Jaehyun mengeringai. "Gara-gara aku. Lucu sekali." Jaehyun berjalan mendekati Taeyong yang berhenti tengah perjalanan, matanya masih menatap Jaehyun dengan marah. Telinga terlihat sangat merah dan mungkin siap meledak kapan saja.

"Kita putus secara baik-baik wak-."

"FUCK." Jaehyun menatap Taeyong dengan kaget. Selama hampir 8 tahun mengenal Taeyong, dia tak pernah sekalipun mendengar Taeyong mengumpat dan ini pertama kalinya. "Kau ingat tanggal dua belas Juni enam tahun yang lalu?"

"Memang ada apa di hari itu?" Jaehyun menelan ludahnya dengan susah payah.

"Rooftop."

Rooftop. Dua belas Juni. Lutut Jaehyun terasa lemas.
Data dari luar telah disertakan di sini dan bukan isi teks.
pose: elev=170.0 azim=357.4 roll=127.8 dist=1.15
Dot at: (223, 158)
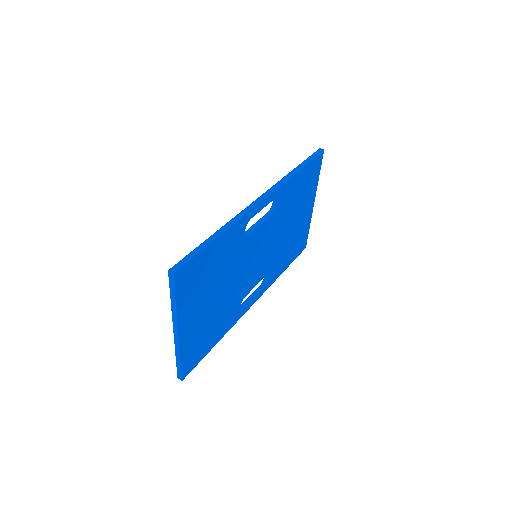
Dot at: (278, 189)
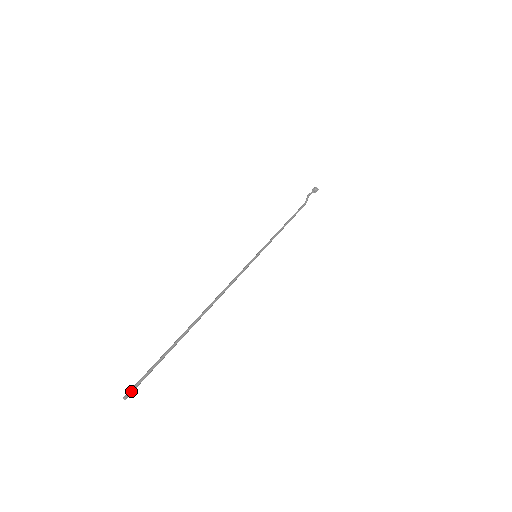
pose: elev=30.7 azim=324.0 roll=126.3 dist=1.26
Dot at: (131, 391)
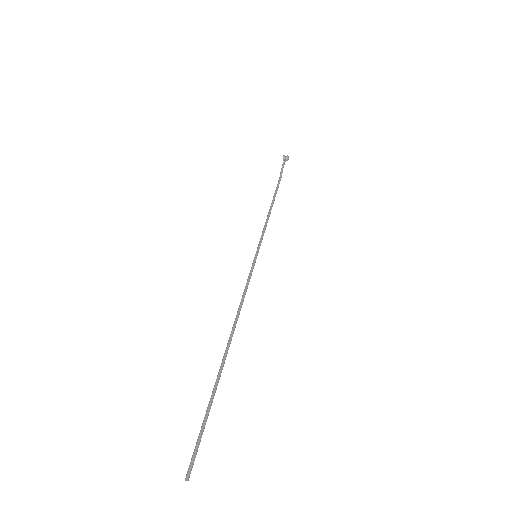
Dot at: occluded
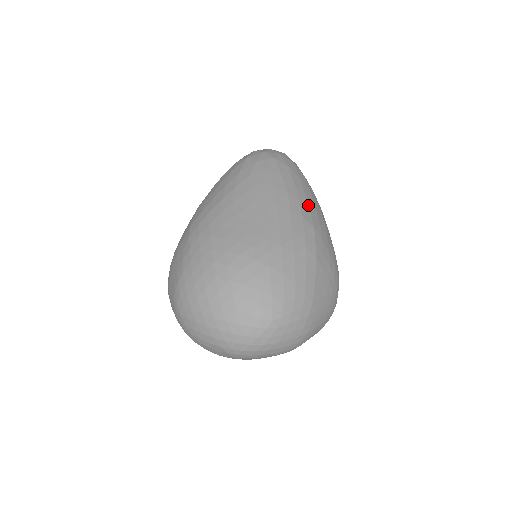
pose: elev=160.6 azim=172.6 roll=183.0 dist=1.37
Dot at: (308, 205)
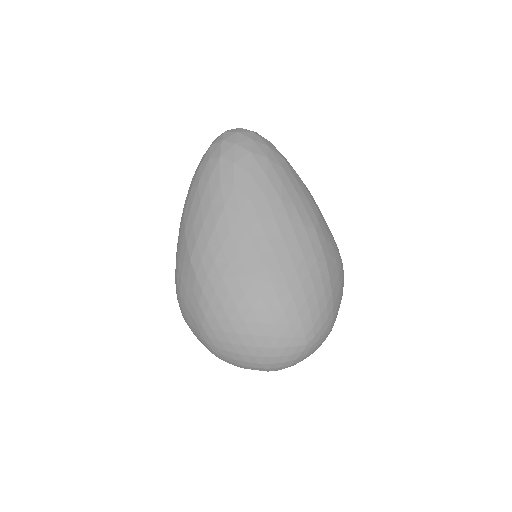
Dot at: (302, 203)
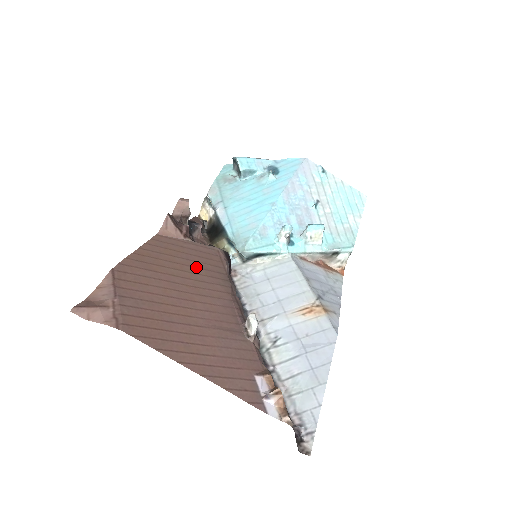
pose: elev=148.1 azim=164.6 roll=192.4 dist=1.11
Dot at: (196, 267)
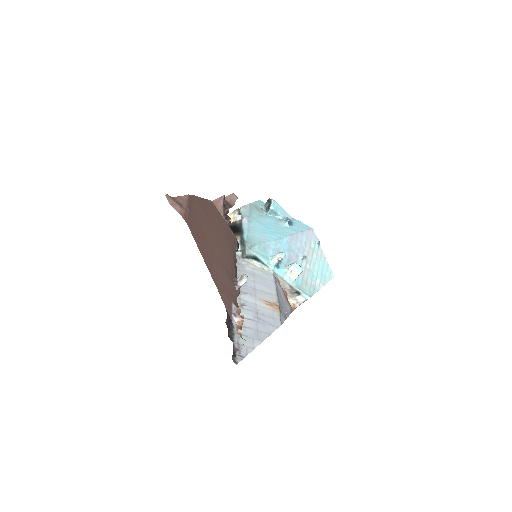
Dot at: (224, 233)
"Apa masih harus kujelaskan?" Taeyong tertawa mengejek melihat perubahan sikap Jaehyun, wajahnya yang tadi mengeras kini melembut, seolah ada sebuah ingatan terdalam yang kini masuk kedalam jalur ingatan.
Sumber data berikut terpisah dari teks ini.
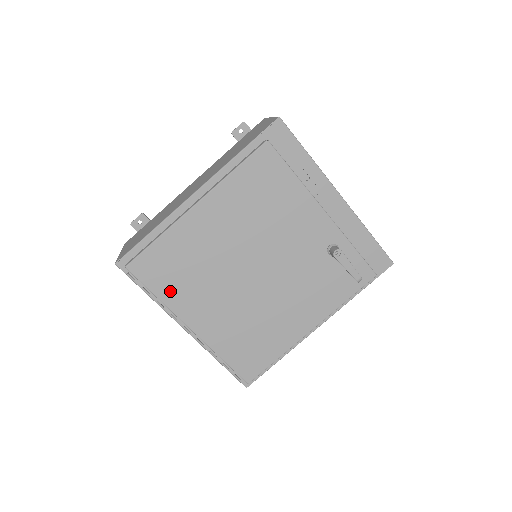
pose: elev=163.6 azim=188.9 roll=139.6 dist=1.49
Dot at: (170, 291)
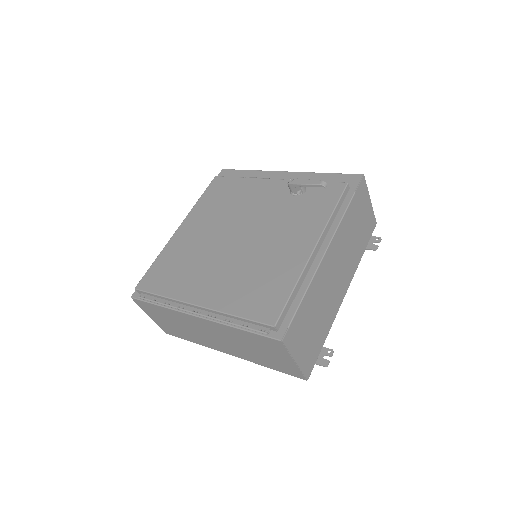
Dot at: (172, 286)
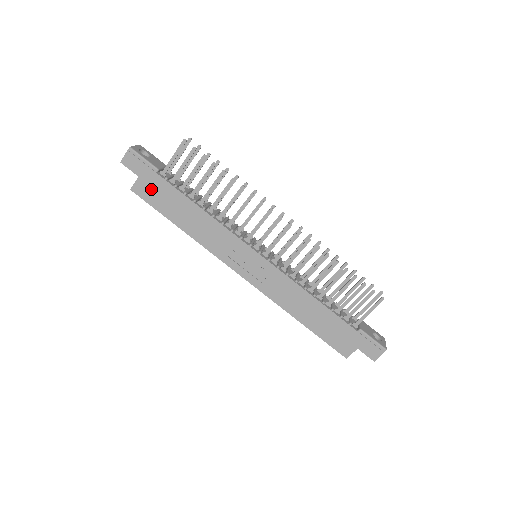
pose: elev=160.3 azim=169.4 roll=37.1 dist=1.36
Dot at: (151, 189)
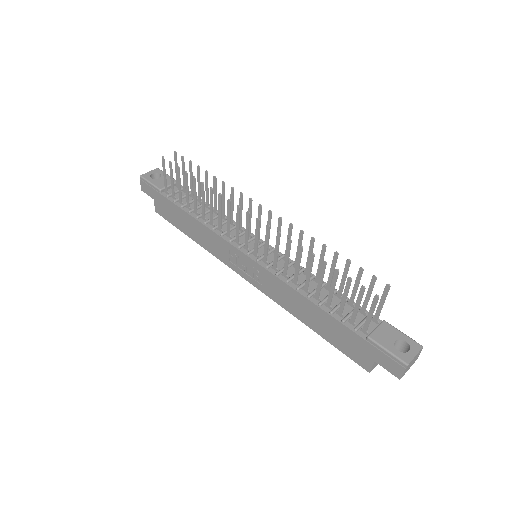
Dot at: (164, 208)
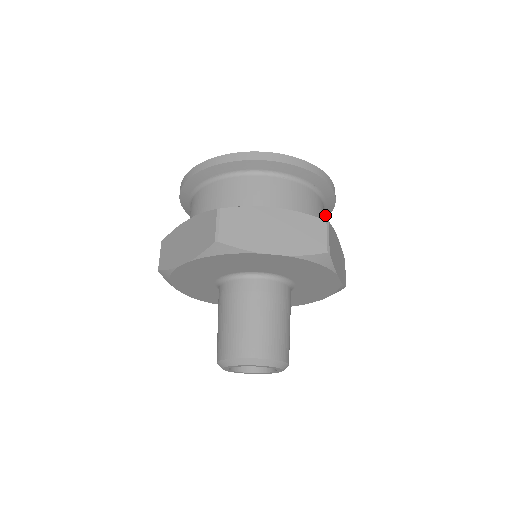
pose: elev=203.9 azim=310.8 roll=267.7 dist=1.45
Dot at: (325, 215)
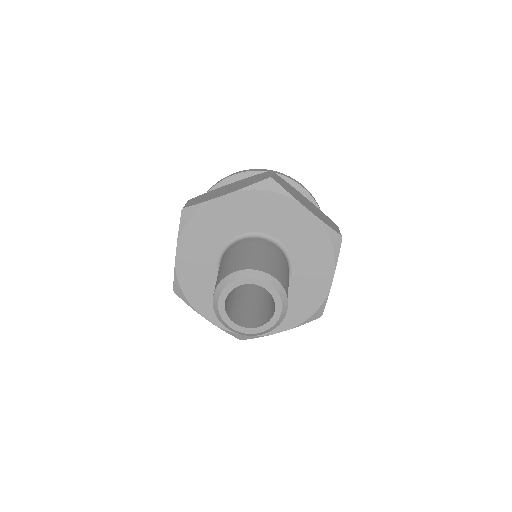
Dot at: occluded
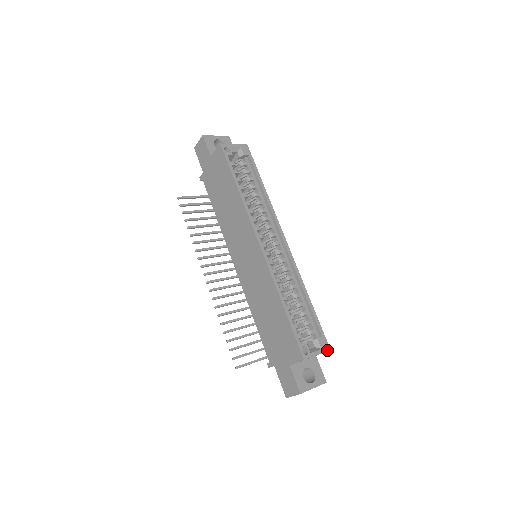
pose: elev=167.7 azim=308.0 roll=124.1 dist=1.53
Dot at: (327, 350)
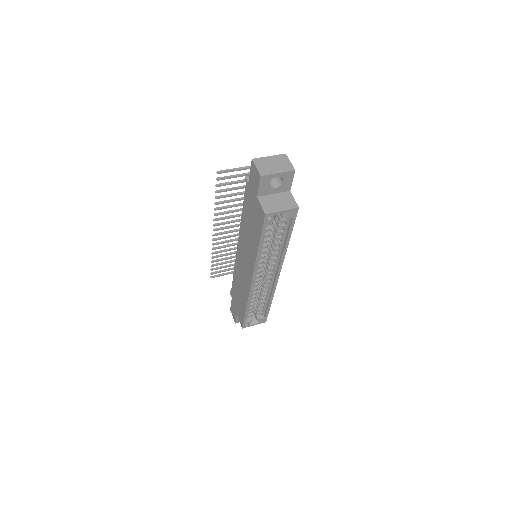
Dot at: (263, 322)
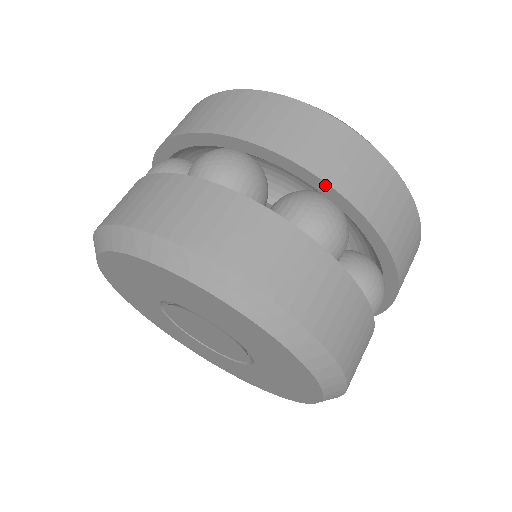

Atlet panahan. 12 juni enam tahun yang lalu. Rooftop. Jadi?

Jaehyun mendongak, tatapan melembut. Tetapi Taeyong kini telah berbalik, tangannya terangkat mengusap wajahnya. Airmata.
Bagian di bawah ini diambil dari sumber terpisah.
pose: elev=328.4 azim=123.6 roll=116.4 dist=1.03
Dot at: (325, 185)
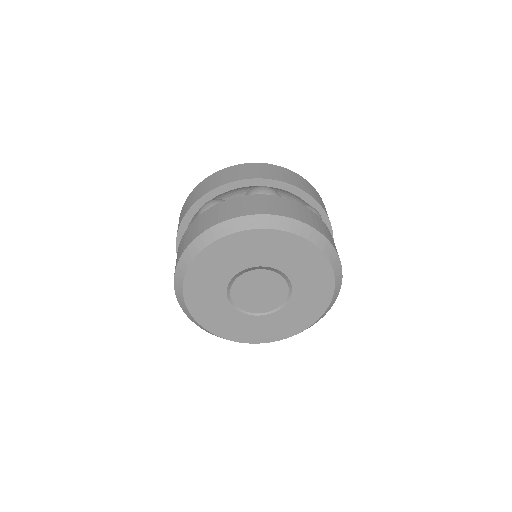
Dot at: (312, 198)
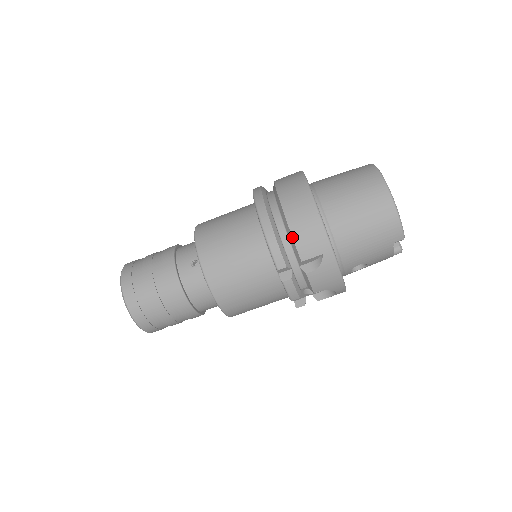
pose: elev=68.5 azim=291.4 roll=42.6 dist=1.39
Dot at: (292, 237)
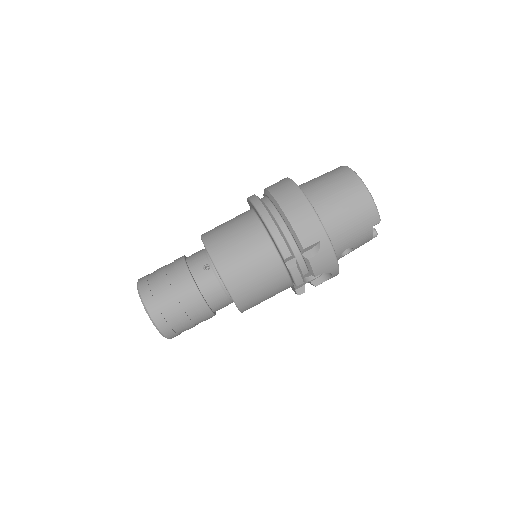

"Aku sedang tidak mood. Pemotretan dilanjutkan besok." Teriak Taeyong. Dia meletakkan kamera nakas, lalu meninggalkan ruangan dengan segera.

...

Enam tahun yang lalu

Aliran udara disekitarnya terasa berhenti. Matanya yang besar itu mengerjap beberapa kali memastikan semua yang dilihat matanya benar, Jaehyun berdiri didepannya dengan pandangan meminta maaf. Tangannya terangkat keatas menyentuh telinganya, mengusap beberapa kali memastikan telinganya masih bisa berfungsi dengan baik, memastikan apa yang dia dengar adalah yang sebenarnya, bahwa Jaehyun ingin berpisah dengannya.

"Aku akan masuk Taereung, hyung." Jaehyun menunduk tak berani menatap mata indah Taeyong.

Taeyong menghela napasnya. "Aku tak-."

"Aku yang tidak bisa, hyung." Jaehyun maju perlahan lalu menyentuh lengan Taeyong, mengusapnya perlahan. "Aku harus konsentrasi dengan latihanku, hyung."

Taeyong kembali menghela napas, dia lalu mendongak, menatap Jaehyun dengan senyuman manis. "Iya Jaehyun, ini adalah mimpimu. Aku akan mendukungmu, apapun yang terjadi."

Jaehyun tersenyum perlahan lalu membawa Taeyong kedalam pelukannya.

...

12 Juni enam tahun yang lalu.

Taeyong memberikan senyum terima kasih pada namja didepannya. "Berkat kau aku bisa masuk kesini, Joongkok-ah. Terima kasih." Dia menundukkan kepalanya. Joongkok menggaruk rambut belakangnya dengan malu.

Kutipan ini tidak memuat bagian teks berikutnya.